ACTIONS TO TAKE |
**A)** In the article on persisting kernel shellcode on Windows 7, which flag causes RtlQueryRegistryValues to store the queried value directly in the provided buffer instead of executing a callback function?
**B)** Repeat the part of the article on persisting kernel shellcode on Windows 7 that runs between "Vulnerability details" and "a single call.", inclusive.

SAS CTF and the many ways to persist a kernel shellcode on Windows 7

On May 18, 2024, Kaspersky’s Global Research & Analysis Team (GReAT), with the help of its partners, held the qualifying stage of the SAS CTF, an international competition of cybersecurity experts held as part of the Security Analyst Summit conference. More than 800 teams from all over the world took part in the event, solving challenges based on real cases that Kaspersky GReAT encountered in its work, but a couple of challenges remained unsolved. One of those challenges was based on a security issue that allows kernel shellcode to be hidden in the system registry and executed during system boot on a fully updated Windows 7/Windows Server 2008 R2 due to an incomplete fix for the CVE-2010-4398 vulnerability. Although security updates and technical support for Windows 7 ended in early 2020, the fact that the released patch only partially addressed the issue was known long before that, and we saw this flaw exploited in a targeted attack in 2018. At the time, we notified Microsoft about the in-the-wild exploitation, but Microsoft refused to address it because using this technique requires attackers to have administrator privileges. In this blog post, we will provide technical details about this flaw and the SAS CTF task based on it.

Vulnerability details

There is a design flaw in older versions of Windows operating systems (Windows NT 4.0 through Windows 7) that allows a kernel shellcode to persist and be launched at system boot by writing specially crafted data to some of the many locations in the system registry.

Windows Kernel API has a function called RtlQueryRegistryValues that can be used to query multiple values from the registry subtree with a single call.

RtlQueryRegistryValues syntax

The values to be queried by this function are defined by the QueryTable parameter, which contains a pointer to a table consisting of _RTL_QUERY_REGISTRY_TABLE structures.

_RTL_QUERY_REGISTRY_TABLE structure definition

Each table entry defines the name of the value to query, its default type (e.g., REG_NONE, REG_BINARY, REG_DWORD, REG_SZ etc.; this is optional) and default data, the address of the buffer to store the value or the address of the callback function, and flags that control how to query this value.

One of the supported flags, RTL_QUERY_REGISTRY_DIRECT, causes RtlQueryRegistryValues not to execute a callback function (pointed to by the entry’s QueryRoutine field), but to store the queried value directly to the provided buffer (pointed to by the entry’s EntryContext field).

DATA LISTING |
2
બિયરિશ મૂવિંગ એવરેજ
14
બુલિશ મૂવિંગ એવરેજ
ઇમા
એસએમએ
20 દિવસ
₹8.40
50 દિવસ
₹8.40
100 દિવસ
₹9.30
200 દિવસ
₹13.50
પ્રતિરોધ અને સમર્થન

ANSWER SECTION |
**A)** RTL_QUERY_REGISTRY_DIRECT

**B)**
Vulnerability details

There is a design flaw in older versions of Windows operating systems (Windows NT 4.0 through Windows 7) that allows a kernel shellcode to persist and be launched at system boot by writing specially crafted data to some of the many locations in the system registry.

Windows Kernel API has a function called RtlQueryRegistryValues that can be used to query multiple values from the registry subtree with a single call.